# Assigment : Fairness 
## Objective
In this assignment, we are examining the steps followed for implementing the fairness identification and mitigation software available in the AI Fairness 360 library

First, we will install the qif360 library

In [1]:
# Install aif360
!pip install aif360

Collecting aif360
  Downloading https://files.pythonhosted.org/packages/99/54/09e0674fc1370072385d64e0282eff0857e3d78c3abd7d6471200cf7a00d/aif360-0.2.2-py2.py3-none-any.whl (56.4MB)
Installing collected packages: aif360
Successfully installed aif360-0.2.2


As the next step, we will import the required dataset and Classes from the aif360 library.

In [2]:
# import Classes
import numpy as np

from aif360.datasets import GermanDataset

from aif360.metrics import BinaryLabelDatasetMetric

from aif360.algorithms.preprocessing import Reweighing

from IPython.display import Markdown, display

## Age based identification and mitigation

In this step, we will define the attribute used for identifyng the priveleged class. In this instance, we hypothesise loan applicants who are 25 and older to be enjoying a distinct privelege for availing loans, with younger applicants being biased against. Concurrently, we will drop the gender and personal status features to remove the influence of these on the bias calculations

In [3]:
# Set criteria for priveleged class
dataset_orig = GermanDataset(

    protected_attribute_names=['age'],                           

    privileged_classes=[lambda x: x >= 25],     

    features_to_drop=['personal_status', 'sex'] 

   )

For the purpose of training and testing, the dataset is split on a 70:30 basis, as follows:

In [4]:
dataset_orig_train, dataset_orig_test = dataset_orig.split([0.7], shuffle=True)
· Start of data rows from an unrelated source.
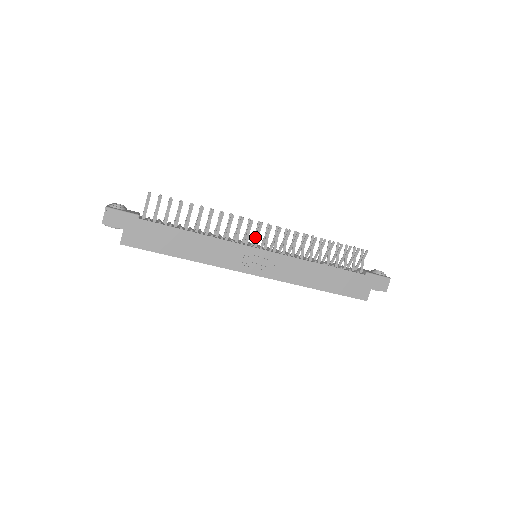
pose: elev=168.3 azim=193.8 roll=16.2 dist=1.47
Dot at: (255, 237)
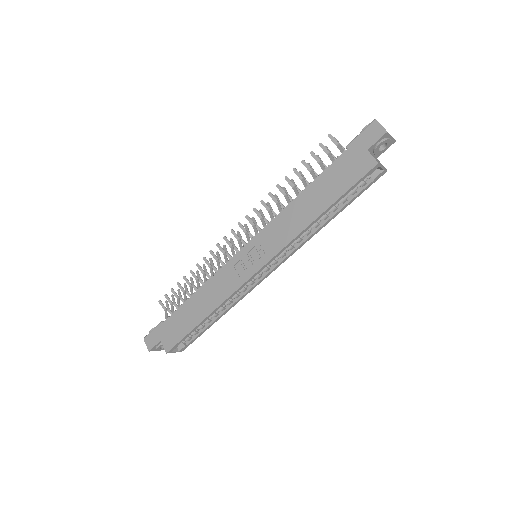
Dot at: occluded
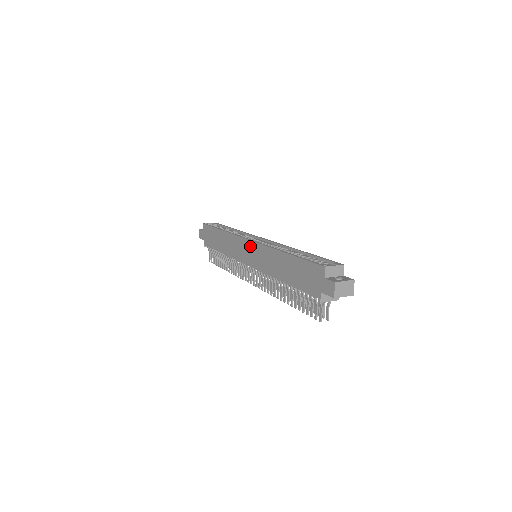
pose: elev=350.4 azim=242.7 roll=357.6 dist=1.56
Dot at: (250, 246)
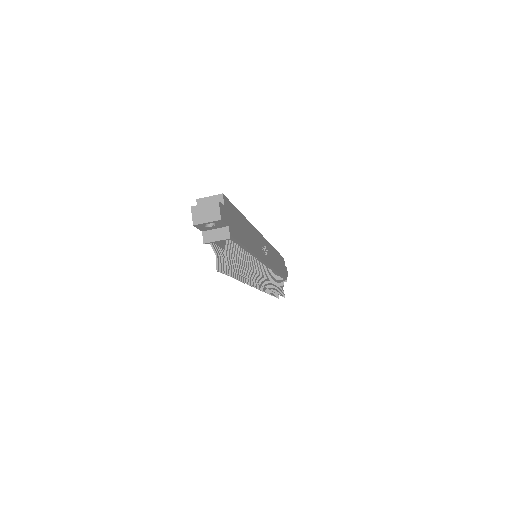
Dot at: occluded
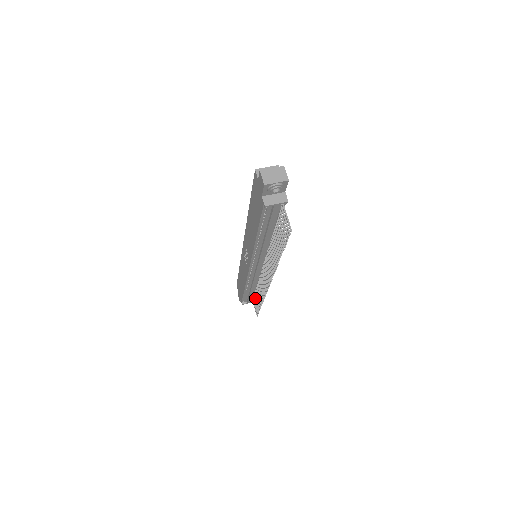
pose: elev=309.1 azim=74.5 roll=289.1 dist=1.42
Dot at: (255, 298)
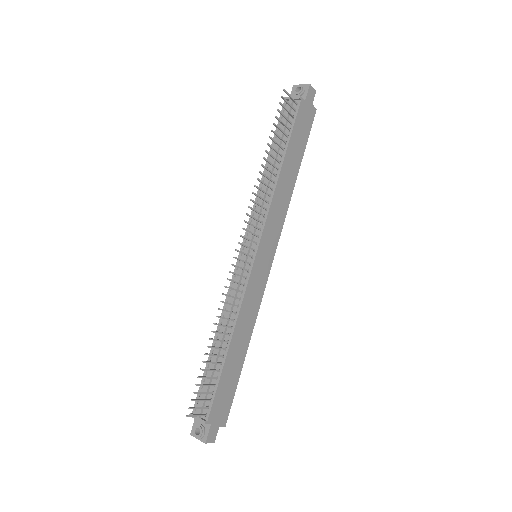
Dot at: (211, 384)
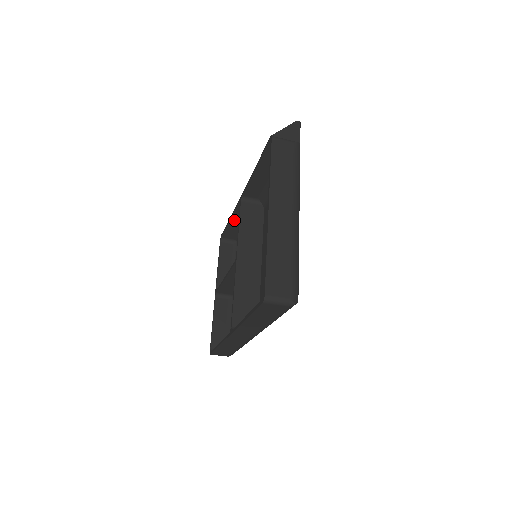
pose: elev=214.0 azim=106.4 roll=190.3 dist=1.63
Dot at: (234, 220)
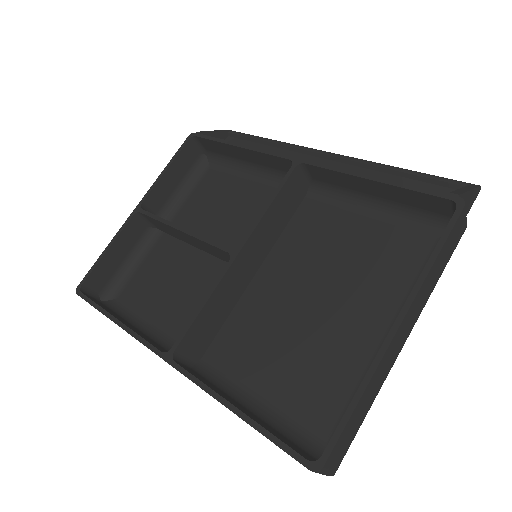
Dot at: (244, 151)
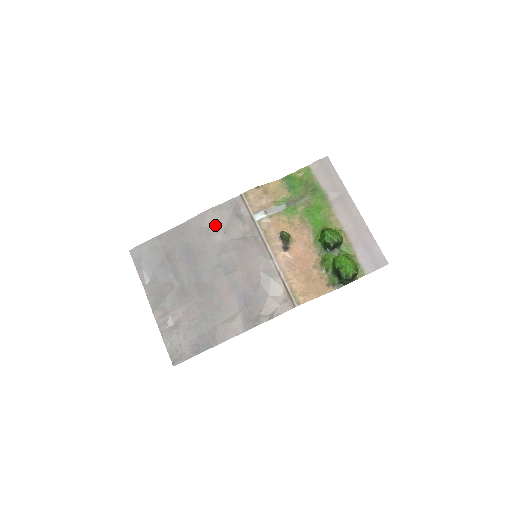
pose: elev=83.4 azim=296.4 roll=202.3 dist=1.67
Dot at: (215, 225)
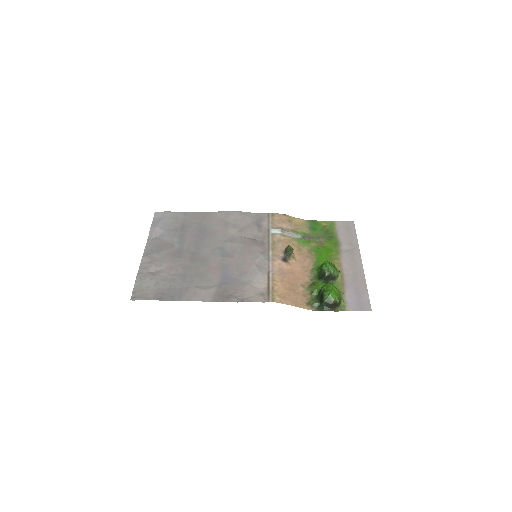
Dot at: (235, 223)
We will now define two features based on the age criteria we have set earlier and assign variables for those

In [6]:
privileged_groups = [{'age': 1}]

unprivileged_groups = [{'age': 0}]

In this step, we will call the BinaryLabelDatasetMetric class and use the mean_differene method on the same to calculate the mean difference in classifying applicants from the two groups we have identified based on age, as low/no risk and high risk for defaulting on their payments. We notice that there is a 13% higher probability for a favorable classification of applicants older than or equal to 25, indicating a clear bias in the process.

In [7]:
metric_orig_train = BinaryLabelDatasetMetric(dataset_orig_train, 

                                             unprivileged_groups=unprivileged_groups,

                                             privileged_groups=privileged_groups)

display(Markdown("#### Original training dataset"))

print("Difference in mean outcomes between unprivileged and privileged groups = %f" % metric_orig_train.mean_difference())

#### Original training dataset

Difference in mean outcomes between unprivileged and privileged groups = -0.130527


We will now re-weight the features to remove the influence of the bias in age, using the Reweighing class. We will then transform the original dataset by using the fit_transform method

In [8]:
RW = Reweighing(unprivileged_groups=unprivileged_groups,

                privileged_groups=privileged_groups)

dataset_transf_train = RW.fit_transform(dataset_orig_train)  

In order to check the efficacy of the ai360 alrorithm, we will check for bias in the transformed dataset. As in evident, the bias relating to age has been completely eliminated.

In [9]:
metric_transf_train = BinaryLabelDatasetMetric(dataset_transf_train, 

                                               unprivileged_groups=unprivileged_groups,

                                               privileged_groups=privileged_groups)

display(Markdown("#### Transformed training dataset"))

print("Difference in mean outcomes between unprivileged and privileged groups = %f" % metric_transf_train.mean_difference())

#### Transformed training dataset

Difference in mean outcomes between unprivileged and privileged groups = -0.000000


## Gender based identification and mitigation

In this section, we will do a similar identification and mitigation of bias based on gender, with the hypothesis that females are biased against

In [24]:
dataset_orig_sex = GermanDataset(

    protected_attribute_names=['sex'],                           

    privileged_classes=[lambda x: x == 'male'],     

    features_to_drop=['personal_status', 'age'] 

   )

In [25]:
dataset_orig_train_sex, dataset_orig_test_sex = dataset_orig_sex.split([0.7], shuffle=True)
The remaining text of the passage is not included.